> _Stored data entries_
- - -

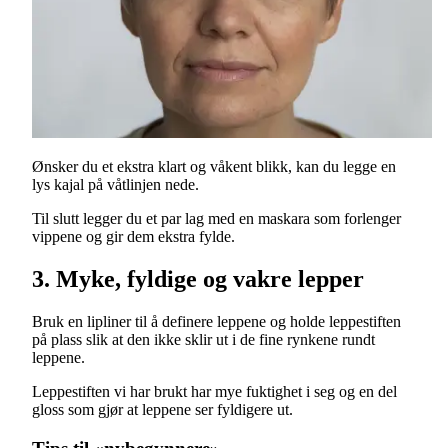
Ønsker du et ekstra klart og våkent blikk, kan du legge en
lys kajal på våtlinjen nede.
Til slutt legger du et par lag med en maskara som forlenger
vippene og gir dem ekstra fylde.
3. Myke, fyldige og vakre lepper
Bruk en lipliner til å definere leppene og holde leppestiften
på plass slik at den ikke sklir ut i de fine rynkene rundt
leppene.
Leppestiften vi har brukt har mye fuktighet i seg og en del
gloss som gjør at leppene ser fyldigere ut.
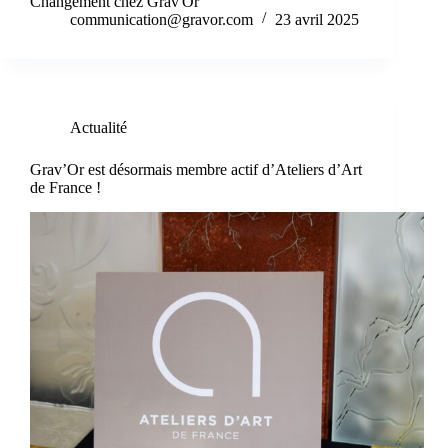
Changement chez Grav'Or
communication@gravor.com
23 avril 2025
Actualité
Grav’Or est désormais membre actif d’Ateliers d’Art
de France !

- - -

> _Task directions_
Find every line in the records above that contains the word "leppene", and copy each one.

> _Your response_
Bruk en lipliner til å definere leppene og holde leppestiften
leppene.
gloss som gjør at leppene ser fyldigere ut.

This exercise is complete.